• _Page extract_
+ + + + + + +

This work aims at reinforcing the message of Bakken (1976) by presenting a real-life example of the effect of evaporative cooling on the estimation of thermal constants in insects. It is part of an extensive study of the ecophysiology of two hoverfly species, Eristalis tenax and Eristalis pertinax. These are relatively large insects (ranging from 30 to 220 mg) of easy availability across a broad geographical range. They are often encountered in association with honeybees and bumblebees and so should be expected to share similar thermal constraints with these well-studied insects.

Both live and dead specimens of the two species were included in this study, and all were found to be affected by evaporative cooling. For clarity, we only present and analyse the results for dead E. tenax in detail, and give brief comparisons for dead E. pertinax and for live flies.

Experiments were carried out in a temperature-controlled room. Humidity was not controlled; it ranged from 40 to 50 % at ambient temperatures above 18 °C, and from 50 to 80 % at ambient temperatures below 18 °C. Ambient temperature ranged from 11 to 32 °C.

The flies were caught from the field and kept in plastic boxes (in a refrigerator) at 5±1 °C and 96.5±0.4 % relative humidity with access to water. These temperature and humidity conditions mimicked those encountered by overwintering E. tenax and were ideal to reduce activity.

+ + + + + + +

• _Work to complete_
Answer these questions from the hoverfly study excerpt:
(a) What range of body mass do the two hoverfly species cover?
(b) What was the humidity range in the room when ambient temperatures were below 18 °C?
(c) At what temperature and relative humidity were the captured flies kept?

Stored items
+ + + + + + +

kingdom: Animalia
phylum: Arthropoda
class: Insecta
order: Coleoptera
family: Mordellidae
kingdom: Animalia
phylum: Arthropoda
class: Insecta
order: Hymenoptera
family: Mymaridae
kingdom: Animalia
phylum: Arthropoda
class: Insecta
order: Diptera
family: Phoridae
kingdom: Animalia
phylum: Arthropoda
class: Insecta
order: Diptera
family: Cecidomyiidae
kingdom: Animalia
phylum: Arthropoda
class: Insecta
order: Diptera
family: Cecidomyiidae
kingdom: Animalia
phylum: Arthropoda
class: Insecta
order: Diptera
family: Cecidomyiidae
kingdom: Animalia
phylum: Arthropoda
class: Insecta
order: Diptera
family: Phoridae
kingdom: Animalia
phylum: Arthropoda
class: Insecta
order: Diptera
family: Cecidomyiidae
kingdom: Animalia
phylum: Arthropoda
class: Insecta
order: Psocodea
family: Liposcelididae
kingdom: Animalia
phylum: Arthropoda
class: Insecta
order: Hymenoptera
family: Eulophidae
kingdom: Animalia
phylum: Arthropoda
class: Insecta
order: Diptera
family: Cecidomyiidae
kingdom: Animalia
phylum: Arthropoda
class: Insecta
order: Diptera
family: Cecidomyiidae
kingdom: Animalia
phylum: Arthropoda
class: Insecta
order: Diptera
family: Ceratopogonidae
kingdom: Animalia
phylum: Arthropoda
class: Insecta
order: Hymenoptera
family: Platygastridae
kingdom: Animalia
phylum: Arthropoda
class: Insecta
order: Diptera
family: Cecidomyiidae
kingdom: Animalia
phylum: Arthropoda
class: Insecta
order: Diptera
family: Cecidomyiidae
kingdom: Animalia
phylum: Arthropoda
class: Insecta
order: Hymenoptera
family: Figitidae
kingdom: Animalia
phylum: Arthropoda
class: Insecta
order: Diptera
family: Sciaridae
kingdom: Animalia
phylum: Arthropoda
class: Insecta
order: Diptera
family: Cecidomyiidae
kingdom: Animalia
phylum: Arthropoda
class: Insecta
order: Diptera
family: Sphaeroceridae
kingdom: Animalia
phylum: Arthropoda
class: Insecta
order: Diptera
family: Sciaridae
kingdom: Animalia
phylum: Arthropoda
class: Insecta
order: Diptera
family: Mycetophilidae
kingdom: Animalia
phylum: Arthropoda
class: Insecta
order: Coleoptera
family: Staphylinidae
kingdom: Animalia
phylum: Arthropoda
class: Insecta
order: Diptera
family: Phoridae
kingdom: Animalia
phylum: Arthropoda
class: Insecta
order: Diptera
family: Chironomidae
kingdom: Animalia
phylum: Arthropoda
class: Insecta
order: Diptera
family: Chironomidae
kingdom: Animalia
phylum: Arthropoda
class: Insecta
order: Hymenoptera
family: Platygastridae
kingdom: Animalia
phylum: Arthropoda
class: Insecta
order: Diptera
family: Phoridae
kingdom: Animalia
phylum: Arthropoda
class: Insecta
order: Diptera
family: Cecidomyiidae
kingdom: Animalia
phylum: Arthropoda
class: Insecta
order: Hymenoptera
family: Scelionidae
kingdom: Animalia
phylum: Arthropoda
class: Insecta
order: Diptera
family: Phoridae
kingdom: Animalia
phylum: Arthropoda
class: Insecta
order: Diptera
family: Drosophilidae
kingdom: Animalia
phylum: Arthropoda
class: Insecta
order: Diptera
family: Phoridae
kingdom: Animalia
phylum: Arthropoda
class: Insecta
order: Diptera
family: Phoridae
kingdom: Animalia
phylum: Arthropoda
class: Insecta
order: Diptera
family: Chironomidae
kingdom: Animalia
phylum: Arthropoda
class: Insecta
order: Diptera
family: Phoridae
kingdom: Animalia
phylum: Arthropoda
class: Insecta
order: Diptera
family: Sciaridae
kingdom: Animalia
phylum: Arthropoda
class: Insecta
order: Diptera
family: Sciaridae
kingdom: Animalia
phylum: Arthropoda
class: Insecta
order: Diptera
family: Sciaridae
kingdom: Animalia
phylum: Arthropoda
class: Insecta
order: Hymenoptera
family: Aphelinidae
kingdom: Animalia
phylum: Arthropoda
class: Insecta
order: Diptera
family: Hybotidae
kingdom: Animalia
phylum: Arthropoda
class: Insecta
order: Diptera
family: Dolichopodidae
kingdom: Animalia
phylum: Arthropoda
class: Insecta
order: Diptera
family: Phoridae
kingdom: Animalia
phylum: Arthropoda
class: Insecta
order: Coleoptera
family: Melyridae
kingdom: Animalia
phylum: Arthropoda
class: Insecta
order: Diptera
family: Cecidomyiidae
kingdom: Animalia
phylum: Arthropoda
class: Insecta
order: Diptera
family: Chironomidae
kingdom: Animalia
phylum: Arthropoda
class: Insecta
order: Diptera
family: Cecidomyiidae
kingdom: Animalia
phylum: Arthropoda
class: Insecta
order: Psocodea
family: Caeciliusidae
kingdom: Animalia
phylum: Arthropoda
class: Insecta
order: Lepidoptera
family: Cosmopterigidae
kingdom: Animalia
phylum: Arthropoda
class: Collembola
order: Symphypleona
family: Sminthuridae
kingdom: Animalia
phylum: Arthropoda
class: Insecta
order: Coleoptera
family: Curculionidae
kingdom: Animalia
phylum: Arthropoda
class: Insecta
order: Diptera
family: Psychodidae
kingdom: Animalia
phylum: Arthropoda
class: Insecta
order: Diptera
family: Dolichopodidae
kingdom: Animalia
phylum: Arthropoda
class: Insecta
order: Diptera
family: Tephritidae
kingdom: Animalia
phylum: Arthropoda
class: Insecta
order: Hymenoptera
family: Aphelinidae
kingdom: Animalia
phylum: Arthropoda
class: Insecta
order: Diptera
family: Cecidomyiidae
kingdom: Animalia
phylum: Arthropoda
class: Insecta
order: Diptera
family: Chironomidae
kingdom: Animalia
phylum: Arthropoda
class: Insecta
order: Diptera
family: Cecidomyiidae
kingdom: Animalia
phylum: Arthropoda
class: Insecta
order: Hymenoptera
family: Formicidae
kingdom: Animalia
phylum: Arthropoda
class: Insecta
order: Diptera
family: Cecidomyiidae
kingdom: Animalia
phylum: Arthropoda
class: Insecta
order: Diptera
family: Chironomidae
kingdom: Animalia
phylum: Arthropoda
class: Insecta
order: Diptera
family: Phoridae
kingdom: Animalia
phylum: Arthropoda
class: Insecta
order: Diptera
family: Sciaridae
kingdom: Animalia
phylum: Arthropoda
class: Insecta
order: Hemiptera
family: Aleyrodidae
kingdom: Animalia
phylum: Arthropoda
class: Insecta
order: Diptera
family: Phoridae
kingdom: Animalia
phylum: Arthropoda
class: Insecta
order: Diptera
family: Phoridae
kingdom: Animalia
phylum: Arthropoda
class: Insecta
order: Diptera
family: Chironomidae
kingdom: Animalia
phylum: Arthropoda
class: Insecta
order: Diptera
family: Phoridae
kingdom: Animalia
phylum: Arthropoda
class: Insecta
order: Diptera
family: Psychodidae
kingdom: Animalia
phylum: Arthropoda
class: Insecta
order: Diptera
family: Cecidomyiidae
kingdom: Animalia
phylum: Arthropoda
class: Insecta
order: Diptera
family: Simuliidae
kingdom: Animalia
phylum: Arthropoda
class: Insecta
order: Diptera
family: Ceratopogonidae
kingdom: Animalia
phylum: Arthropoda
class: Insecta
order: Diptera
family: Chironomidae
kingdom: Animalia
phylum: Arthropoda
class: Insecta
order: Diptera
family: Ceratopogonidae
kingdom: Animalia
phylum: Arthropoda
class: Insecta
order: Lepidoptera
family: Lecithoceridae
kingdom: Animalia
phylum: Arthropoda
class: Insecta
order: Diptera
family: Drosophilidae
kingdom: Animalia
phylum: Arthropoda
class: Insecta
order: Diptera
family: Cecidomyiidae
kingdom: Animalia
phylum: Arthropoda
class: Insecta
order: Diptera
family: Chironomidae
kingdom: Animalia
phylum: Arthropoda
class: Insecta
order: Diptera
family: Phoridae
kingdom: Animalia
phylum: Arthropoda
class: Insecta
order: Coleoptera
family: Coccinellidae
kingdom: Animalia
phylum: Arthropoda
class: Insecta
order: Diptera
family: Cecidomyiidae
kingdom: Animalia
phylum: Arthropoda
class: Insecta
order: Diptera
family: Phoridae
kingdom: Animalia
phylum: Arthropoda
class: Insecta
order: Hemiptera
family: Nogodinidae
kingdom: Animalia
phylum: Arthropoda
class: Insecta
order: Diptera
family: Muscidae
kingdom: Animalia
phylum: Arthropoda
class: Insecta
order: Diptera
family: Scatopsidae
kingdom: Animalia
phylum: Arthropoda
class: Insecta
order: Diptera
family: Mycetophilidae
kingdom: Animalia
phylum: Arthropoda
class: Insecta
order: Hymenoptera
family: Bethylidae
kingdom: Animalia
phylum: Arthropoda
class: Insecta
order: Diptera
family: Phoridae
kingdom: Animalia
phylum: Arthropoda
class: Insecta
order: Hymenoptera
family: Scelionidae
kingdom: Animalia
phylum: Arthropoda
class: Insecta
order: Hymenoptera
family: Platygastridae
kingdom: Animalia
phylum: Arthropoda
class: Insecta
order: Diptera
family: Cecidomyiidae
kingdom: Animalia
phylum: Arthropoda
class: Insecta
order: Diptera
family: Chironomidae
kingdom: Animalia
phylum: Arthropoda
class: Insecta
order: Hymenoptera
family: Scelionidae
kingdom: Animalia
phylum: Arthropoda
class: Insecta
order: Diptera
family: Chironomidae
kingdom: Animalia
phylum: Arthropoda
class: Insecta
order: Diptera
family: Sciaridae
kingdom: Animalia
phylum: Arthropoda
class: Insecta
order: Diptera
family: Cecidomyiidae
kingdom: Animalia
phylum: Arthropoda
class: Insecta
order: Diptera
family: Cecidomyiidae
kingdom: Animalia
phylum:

+ + + + + + +

• _Result of this exercise_
(a) 30 to 220 mg
(b) 50 to 80 %
(c) 5±1 °C and 96.5±0.4 % relative humidity